── DATA SUPPLIED
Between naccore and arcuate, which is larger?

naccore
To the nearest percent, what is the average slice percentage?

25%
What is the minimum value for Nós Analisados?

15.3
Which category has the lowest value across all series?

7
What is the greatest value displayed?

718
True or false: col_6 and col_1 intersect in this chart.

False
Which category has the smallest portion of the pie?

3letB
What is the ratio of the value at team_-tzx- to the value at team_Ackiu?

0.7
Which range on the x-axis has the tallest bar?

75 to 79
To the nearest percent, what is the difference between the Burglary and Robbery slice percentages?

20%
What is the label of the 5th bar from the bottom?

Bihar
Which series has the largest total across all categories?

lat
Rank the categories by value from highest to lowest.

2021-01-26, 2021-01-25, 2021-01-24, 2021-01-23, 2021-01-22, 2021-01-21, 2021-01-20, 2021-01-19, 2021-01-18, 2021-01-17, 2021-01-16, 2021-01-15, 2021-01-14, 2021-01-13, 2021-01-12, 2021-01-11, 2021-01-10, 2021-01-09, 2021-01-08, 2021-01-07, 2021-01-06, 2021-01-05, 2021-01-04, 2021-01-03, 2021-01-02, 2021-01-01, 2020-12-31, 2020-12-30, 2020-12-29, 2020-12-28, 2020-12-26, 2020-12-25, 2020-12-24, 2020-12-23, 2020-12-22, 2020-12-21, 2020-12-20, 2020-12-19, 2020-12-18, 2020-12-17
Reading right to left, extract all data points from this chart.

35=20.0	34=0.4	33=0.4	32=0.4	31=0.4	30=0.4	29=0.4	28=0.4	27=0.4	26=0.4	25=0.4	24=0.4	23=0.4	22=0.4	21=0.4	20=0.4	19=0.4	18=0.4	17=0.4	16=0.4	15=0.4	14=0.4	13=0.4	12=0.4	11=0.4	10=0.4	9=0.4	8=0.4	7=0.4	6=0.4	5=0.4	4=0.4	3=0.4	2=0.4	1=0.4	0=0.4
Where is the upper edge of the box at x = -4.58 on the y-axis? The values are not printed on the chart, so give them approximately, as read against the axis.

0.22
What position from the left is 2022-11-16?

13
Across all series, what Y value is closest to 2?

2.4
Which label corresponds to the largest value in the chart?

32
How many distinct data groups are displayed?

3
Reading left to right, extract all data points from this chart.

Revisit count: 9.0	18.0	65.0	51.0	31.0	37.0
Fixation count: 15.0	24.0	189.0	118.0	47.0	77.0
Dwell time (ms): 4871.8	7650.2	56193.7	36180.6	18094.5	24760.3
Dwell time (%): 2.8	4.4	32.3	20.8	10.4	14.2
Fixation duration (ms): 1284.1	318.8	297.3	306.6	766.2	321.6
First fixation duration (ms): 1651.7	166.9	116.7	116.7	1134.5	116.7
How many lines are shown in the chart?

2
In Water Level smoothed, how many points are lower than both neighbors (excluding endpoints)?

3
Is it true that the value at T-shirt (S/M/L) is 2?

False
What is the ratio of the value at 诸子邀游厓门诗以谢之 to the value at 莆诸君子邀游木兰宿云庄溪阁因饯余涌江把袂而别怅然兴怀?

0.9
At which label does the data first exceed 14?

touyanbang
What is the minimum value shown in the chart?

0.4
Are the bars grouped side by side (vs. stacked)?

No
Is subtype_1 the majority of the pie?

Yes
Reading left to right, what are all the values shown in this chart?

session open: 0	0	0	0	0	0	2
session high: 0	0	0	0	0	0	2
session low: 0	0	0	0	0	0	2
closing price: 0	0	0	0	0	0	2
────
__EXERCISE GOAL__
Pick out each line of the listing that contains the string "series" with the same capitalization.

__EXPECTED ANSWER__
Which category has the lowest value across all series?
Which series has the largest total across all categories?
Across all series, what Y value is closest to 2?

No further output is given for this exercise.